= Beginning of Section =

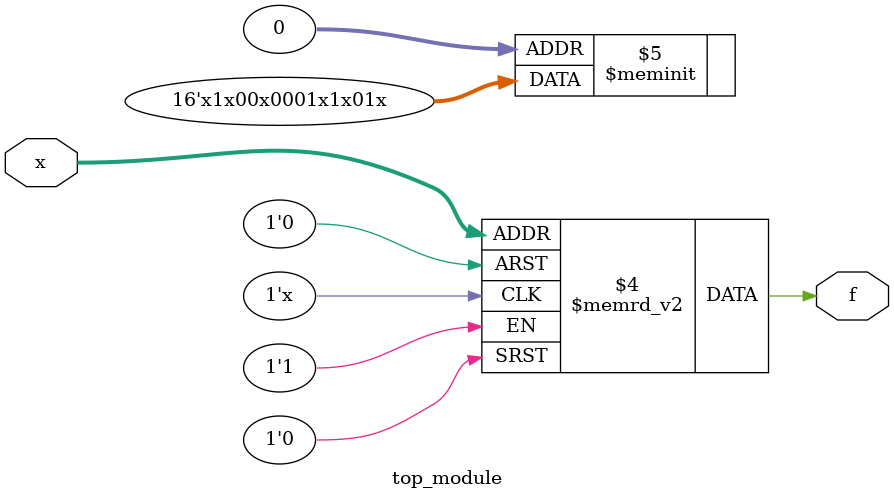
<source format=sv>
module top_module (
  input [4:1] x,
  output logic f
);

  always_comb begin
    case (x)
      4'h1, 4'h6 : f = 1;
      4'h2, 4'h7, 4'h8, 4'h9, 4'hb, 4'hc : f = 0;
      4'h4, 4'he : f = 1;
      default : f = 1'bx;
    endcase
  end

endmodule

</source>
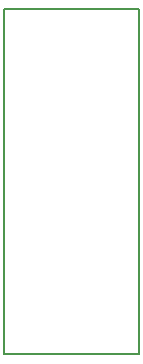
<source format=gko>
G04 #@! TF.FileFunction,Profile,NP*
%FSLAX46Y46*%
G04 Gerber Fmt 4.6, Leading zero omitted, Abs format (unit mm)*
G04 Created by KiCad (PCBNEW (2016-05-03 BZR 6266)-product) date Mon Jul 11 04:52:19 2016*
%MOMM*%
%LPD*%
G01*
G04 APERTURE LIST*
%ADD10C,0.350000*%
%ADD11C,0.150000*%
G04 APERTURE END LIST*
D10*
D11*
X140335000Y-86995000D02*
X140335000Y-116205000D01*
X151765000Y-86995000D02*
X140335000Y-86995000D01*
X151765000Y-116205000D02*
X151765000Y-86995000D01*
X140335000Y-116205000D02*
X151765000Y-116205000D01*
M02*

</source>
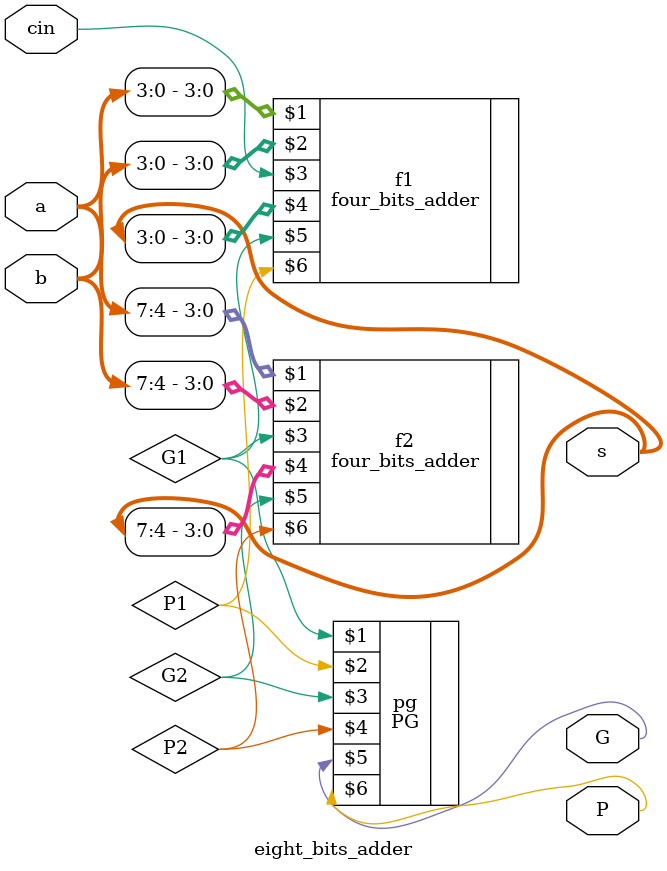
<source format=v>
`timescale 1ns / 1ps


module eight_bits_adder(
    input [7:0] a,
    input [7:0] b,
    input cin,
    output [7:0] s,
    output G,
    output P
    );
    
    wire G1,P1,G2,P2;
    
    four_bits_adder f1 (a[3:0],b[3:0],cin,s[3:0],G1,P1);
    four_bits_adder f2 (a[7:4],b[7:4],G1,s[7:4],G2,P2);
    
    PG pg (G1,P1,G2,P2,G,P);
        
endmodule

</source>
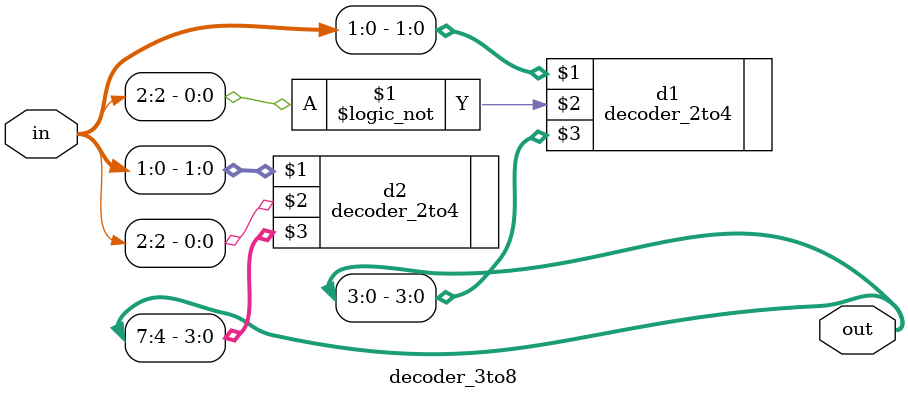
<source format=v>
`include "decoder_2to4.v"

module decoder_3to8 (input[2:0] in, output[7:0] out);
    decoder_2to4 d1 (in[1:0], !in[2], out[3:0]);
    decoder_2to4 d2 (in[1:0], in[2], out[7:4]);
endmodule
</source>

= End of Section =

ASSIGNED TASK:
Return the listing above verbatim and exclude every picture.

FINISHED TASK:
<source format=sv>
module top_module (
  input [4:1] x,
  output logic f
);

  always_comb begin
    case (x)
      4'h1, 4'h6 : f = 1;
      4'h2, 4'h7, 4'h8, 4'h9, 4'hb, 4'hc : f = 0;
      4'h4, 4'he : f = 1;
      default : f = 1'bx;
    endcase
  end

endmodule

</source>
<source format=gko>
G04 #@! TF.FileFunction,Profile,NP*
%FSLAX46Y46*%
G04 Gerber Fmt 4.6, Leading zero omitted, Abs format (unit mm)*
G04 Created by KiCad (PCBNEW (2016-05-03 BZR 6266)-product) date Mon Jul 11 04:52:19 2016*
%MOMM*%
%LPD*%
G01*
G04 APERTURE LIST*
%ADD10C,0.350000*%
%ADD11C,0.150000*%
G04 APERTURE END LIST*
D10*
D11*
X140335000Y-86995000D02*
X140335000Y-116205000D01*
X151765000Y-86995000D02*
X140335000Y-86995000D01*
X151765000Y-116205000D02*
X151765000Y-86995000D01*
X140335000Y-116205000D02*
X151765000Y-116205000D01*
M02*

</source>
<source format=v>
`timescale 1ns / 1ps


module eight_bits_adder(
    input [7:0] a,
    input [7:0] b,
    input cin,
    output [7:0] s,
    output G,
    output P
    );
    
    wire G1,P1,G2,P2;
    
    four_bits_adder f1 (a[3:0],b[3:0],cin,s[3:0],G1,P1);
    four_bits_adder f2 (a[7:4],b[7:4],G1,s[7:4],G2,P2);
    
    PG pg (G1,P1,G2,P2,G,P);
        
endmodule

</source>
<source format=v>
`include "decoder_2to4.v"

module decoder_3to8 (input[2:0] in, output[7:0] out);
    decoder_2to4 d1 (in[1:0], !in[2], out[3:0]);
    decoder_2to4 d2 (in[1:0], in[2], out[7:4]);
endmodule
</source>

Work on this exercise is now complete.